Responsabilidade coletiva
Desde o início da pandemia, os educadores também precisaram lidar com os desafios que envolvem a saúde mental. O psicológico dos professores tem sido afetado por conta das dificuldades técnicas, das frustrações diárias e do alto nível de cobranças. Saber lidar melhor com a ansiedade, o estresse e as emoções desagradáveis é essencial. No entanto, o professor de Saúde Coletiva da UFPE e doutor em Psicologia, Darlindo Ferreira, ressalta que é preciso levar em consideração o período antes do surgimento do coronavírus.

“O profissional da educação, especificamente professor, já vinha há muito tempo apresentando dificuldades, sofrimento psíquico relacionado a sua atividade. A pandemia acentuou determinadas questões e trouxe algumas novas. Há uma intensificação de um quadro que já existia de sofrimento e dificuldade mental desses profissionais”, afirma. Ele acrescenta que o medo, acentuado diante das incertezas da pandemia e da necessidade de aprender novas habilidades, vem gerando um quadro natural e esperado de crise de ansiedade, princípio de depressão, crises de choro.

De acordo com Ferreira, é preciso ficar atento às emoções, pois algumas mudanças podem ser sinais de que algo está errado. “A insônia é um fator que denuncia muito como está nossa saúde mental. Quadro de irritabilidade, o choro involuntário são indícios para as pessoas estarem em alerta sobre como está a saúde mental delas”, explica. O doutor em psicologia acrescenta que o segredo todo está nas relações com família, amigos, colegas de trabalho, etc. “É preciso haver uma compreensão social das pessoas se apoiarem mutuamente para poder a partir daí ir criando um cuidado coletivo.”

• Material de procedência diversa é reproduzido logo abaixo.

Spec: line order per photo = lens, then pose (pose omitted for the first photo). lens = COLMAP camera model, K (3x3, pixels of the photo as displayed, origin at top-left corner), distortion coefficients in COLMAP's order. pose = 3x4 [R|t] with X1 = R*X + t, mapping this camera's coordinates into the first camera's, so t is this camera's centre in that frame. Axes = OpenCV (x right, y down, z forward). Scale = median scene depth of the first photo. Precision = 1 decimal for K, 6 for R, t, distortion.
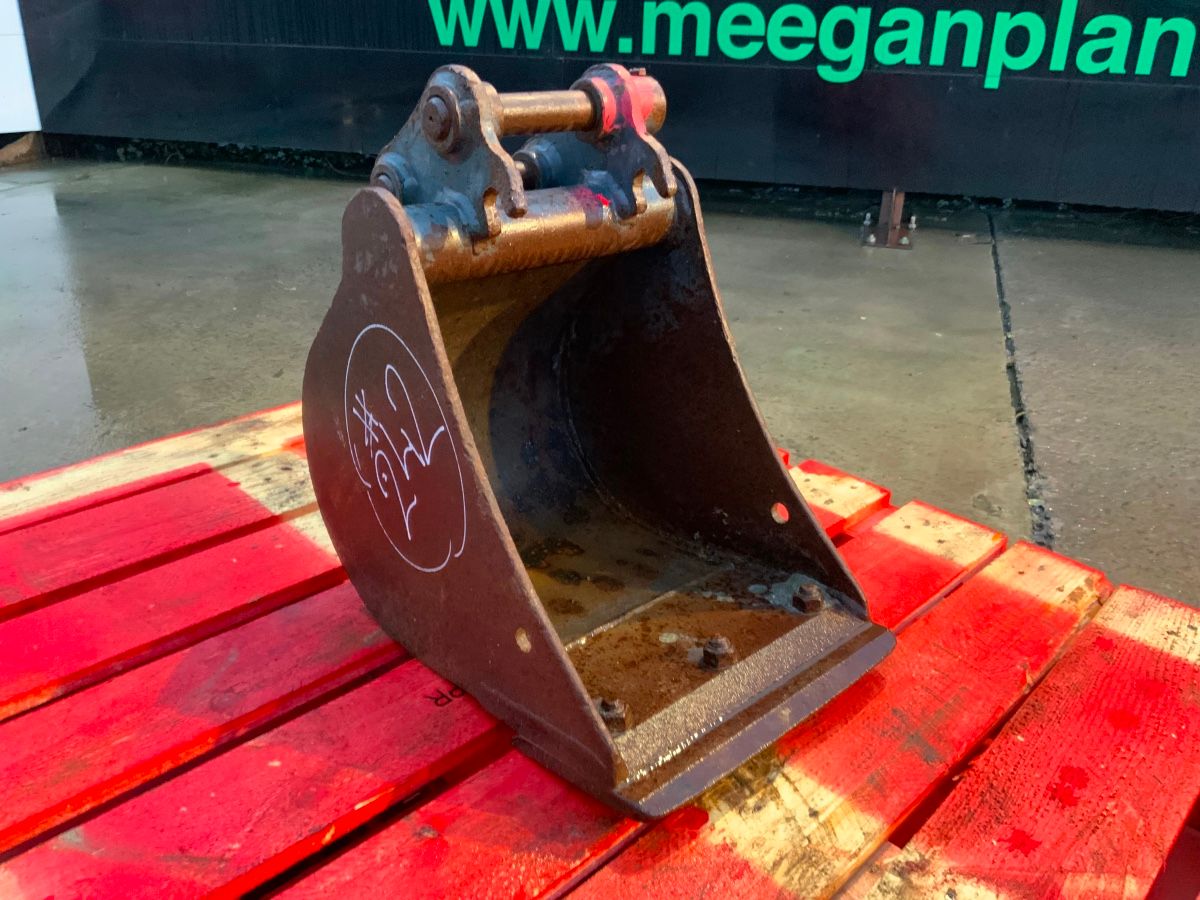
lens RADIAL K [[993.8, 0, 603.7], [0, 993.8, 451.6], [0, 0, 1]] dist [0.057233, -0.116457]
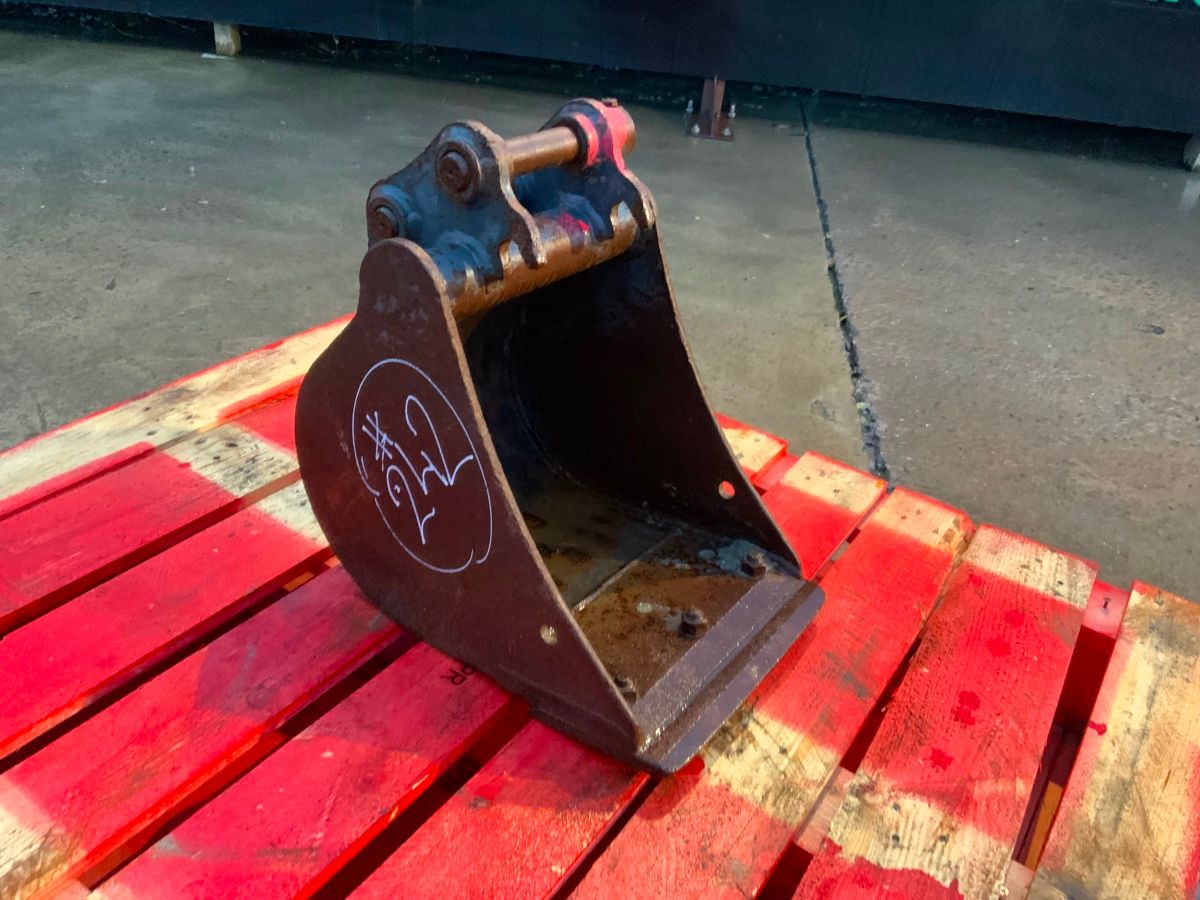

Ainda segundo o professor de Saúde Coletiva da UFPE, não se deve colocar toda a responsabilidade para os professores. “Não é uma questão apenas individual. Não basta somente fazer mentalização, técnicas de respiração ou meditação. Claro que cada um de nós tem seus deveres, mas escolas, governos estaduais, municipais e federais precisam estar atentos. É necessário um cuidado institucional também a partir de programas de prevenção, de escuta, de apoio, de parcerias”, explica.